(WHAT YOU HAVE TO DO): Write the entries below out again without a single difference.

START RECORDS PROVIDED

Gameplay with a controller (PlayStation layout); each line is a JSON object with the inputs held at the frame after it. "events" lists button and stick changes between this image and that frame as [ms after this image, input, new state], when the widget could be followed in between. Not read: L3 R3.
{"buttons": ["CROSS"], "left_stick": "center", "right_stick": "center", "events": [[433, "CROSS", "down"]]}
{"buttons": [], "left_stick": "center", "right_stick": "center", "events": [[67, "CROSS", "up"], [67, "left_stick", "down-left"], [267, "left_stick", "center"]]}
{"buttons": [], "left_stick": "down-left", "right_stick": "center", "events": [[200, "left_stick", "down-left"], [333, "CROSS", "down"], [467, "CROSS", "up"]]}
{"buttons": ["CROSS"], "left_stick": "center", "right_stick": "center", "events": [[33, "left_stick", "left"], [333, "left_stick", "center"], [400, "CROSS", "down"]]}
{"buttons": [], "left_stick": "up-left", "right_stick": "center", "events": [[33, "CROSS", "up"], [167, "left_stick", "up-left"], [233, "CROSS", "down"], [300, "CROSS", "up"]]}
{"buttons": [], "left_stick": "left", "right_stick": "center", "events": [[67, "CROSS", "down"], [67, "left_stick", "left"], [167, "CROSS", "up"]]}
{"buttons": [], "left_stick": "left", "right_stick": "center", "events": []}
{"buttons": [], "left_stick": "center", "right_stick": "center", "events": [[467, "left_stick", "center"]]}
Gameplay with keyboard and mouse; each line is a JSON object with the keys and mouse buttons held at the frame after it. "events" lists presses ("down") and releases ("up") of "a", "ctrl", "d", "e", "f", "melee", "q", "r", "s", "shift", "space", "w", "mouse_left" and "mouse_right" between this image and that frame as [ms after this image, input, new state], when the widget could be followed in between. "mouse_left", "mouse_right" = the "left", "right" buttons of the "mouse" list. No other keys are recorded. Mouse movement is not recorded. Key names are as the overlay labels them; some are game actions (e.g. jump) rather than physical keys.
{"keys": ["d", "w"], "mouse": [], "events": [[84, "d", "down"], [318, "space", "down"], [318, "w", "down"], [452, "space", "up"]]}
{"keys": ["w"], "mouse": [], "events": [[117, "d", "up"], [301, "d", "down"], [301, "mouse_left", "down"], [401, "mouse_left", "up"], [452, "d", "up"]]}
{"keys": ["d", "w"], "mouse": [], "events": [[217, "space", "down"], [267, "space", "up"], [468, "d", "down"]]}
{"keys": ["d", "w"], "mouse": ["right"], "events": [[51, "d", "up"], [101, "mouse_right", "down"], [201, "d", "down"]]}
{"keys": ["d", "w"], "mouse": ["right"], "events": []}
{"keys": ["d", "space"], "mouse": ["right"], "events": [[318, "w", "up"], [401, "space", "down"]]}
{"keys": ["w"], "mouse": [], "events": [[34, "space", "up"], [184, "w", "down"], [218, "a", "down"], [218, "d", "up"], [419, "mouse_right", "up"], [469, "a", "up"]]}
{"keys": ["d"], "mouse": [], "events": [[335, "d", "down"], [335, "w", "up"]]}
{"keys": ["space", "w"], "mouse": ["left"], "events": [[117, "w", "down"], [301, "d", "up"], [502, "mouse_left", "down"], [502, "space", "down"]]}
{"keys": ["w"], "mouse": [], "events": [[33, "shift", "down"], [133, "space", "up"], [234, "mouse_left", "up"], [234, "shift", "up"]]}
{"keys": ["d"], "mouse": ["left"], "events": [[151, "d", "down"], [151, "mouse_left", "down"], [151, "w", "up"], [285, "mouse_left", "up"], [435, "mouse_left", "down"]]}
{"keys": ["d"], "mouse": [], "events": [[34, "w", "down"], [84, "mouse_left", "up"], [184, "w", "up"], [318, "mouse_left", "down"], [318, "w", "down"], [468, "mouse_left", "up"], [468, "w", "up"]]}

END RECORDS PROVIDED

(SOLUTION TO THIS TASK):
Gameplay with a controller (PlayStation layout); each line is a JSON object with the inputs held at the frame after it. "events" lists button and stick changes between this image and that frame as [ms after this image, input, new state], when the widget could be followed in between. Not read: L3 R3.
{"buttons": ["CROSS"], "left_stick": "center", "right_stick": "center", "events": [[433, "CROSS", "down"]]}
{"buttons": [], "left_stick": "center", "right_stick": "center", "events": [[67, "CROSS", "up"], [67, "left_stick", "down-left"], [267, "left_stick", "center"]]}
{"buttons": [], "left_stick": "down-left", "right_stick": "center", "events": [[200, "left_stick", "down-left"], [333, "CROSS", "down"], [467, "CROSS", "up"]]}
{"buttons": ["CROSS"], "left_stick": "center", "right_stick": "center", "events": [[33, "left_stick", "left"], [333, "left_stick", "center"], [400, "CROSS", "down"]]}
{"buttons": [], "left_stick": "up-left", "right_stick": "center", "events": [[33, "CROSS", "up"], [167, "left_stick", "up-left"], [233, "CROSS", "down"], [300, "CROSS", "up"]]}
{"buttons": [], "left_stick": "left", "right_stick": "center", "events": [[67, "CROSS", "down"], [67, "left_stick", "left"], [167, "CROSS", "up"]]}
{"buttons": [], "left_stick": "left", "right_stick": "center", "events": []}
{"buttons": [], "left_stick": "center", "right_stick": "center", "events": [[467, "left_stick", "center"]]}
Gameplay with keyboard and mouse; each line is a JSON object with the keys and mouse buttons held at the frame after it. "events" lists presses ("down") and releases ("up") of "a", "ctrl", "d", "e", "f", "melee", "q", "r", "s", "shift", "space", "w", "mouse_left" and "mouse_right" between this image and that frame as [ms after this image, input, new state], when the widget could be followed in between. "mouse_left", "mouse_right" = the "left", "right" buttons of the "mouse" list. No other keys are recorded. Mouse movement is not recorded. Key names are as the overlay labels them; some are game actions (e.g. jump) rather than physical keys.
{"keys": ["d", "w"], "mouse": [], "events": [[84, "d", "down"], [318, "space", "down"], [318, "w", "down"], [452, "space", "up"]]}
{"keys": ["w"], "mouse": [], "events": [[117, "d", "up"], [301, "d", "down"], [301, "mouse_left", "down"], [401, "mouse_left", "up"], [452, "d", "up"]]}
{"keys": ["d", "w"], "mouse": [], "events": [[217, "space", "down"], [267, "space", "up"], [468, "d", "down"]]}
{"keys": ["d", "w"], "mouse": ["right"], "events": [[51, "d", "up"], [101, "mouse_right", "down"], [201, "d", "down"]]}
{"keys": ["d", "w"], "mouse": ["right"], "events": []}
{"keys": ["d", "space"], "mouse": ["right"], "events": [[318, "w", "up"], [401, "space", "down"]]}
{"keys": ["w"], "mouse": [], "events": [[34, "space", "up"], [184, "w", "down"], [218, "a", "down"], [218, "d", "up"], [419, "mouse_right", "up"], [469, "a", "up"]]}
{"keys": ["d"], "mouse": [], "events": [[335, "d", "down"], [335, "w", "up"]]}
{"keys": ["space", "w"], "mouse": ["left"], "events": [[117, "w", "down"], [301, "d", "up"], [502, "mouse_left", "down"], [502, "space", "down"]]}
{"keys": ["w"], "mouse": [], "events": [[33, "shift", "down"], [133, "space", "up"], [234, "mouse_left", "up"], [234, "shift", "up"]]}
{"keys": ["d"], "mouse": ["left"], "events": [[151, "d", "down"], [151, "mouse_left", "down"], [151, "w", "up"], [285, "mouse_left", "up"], [435, "mouse_left", "down"]]}
{"keys": ["d"], "mouse": [], "events": [[34, "w", "down"], [84, "mouse_left", "up"], [184, "w", "up"], [318, "mouse_left", "down"], [318, "w", "down"], [468, "mouse_left", "up"], [468, "w", "up"]]}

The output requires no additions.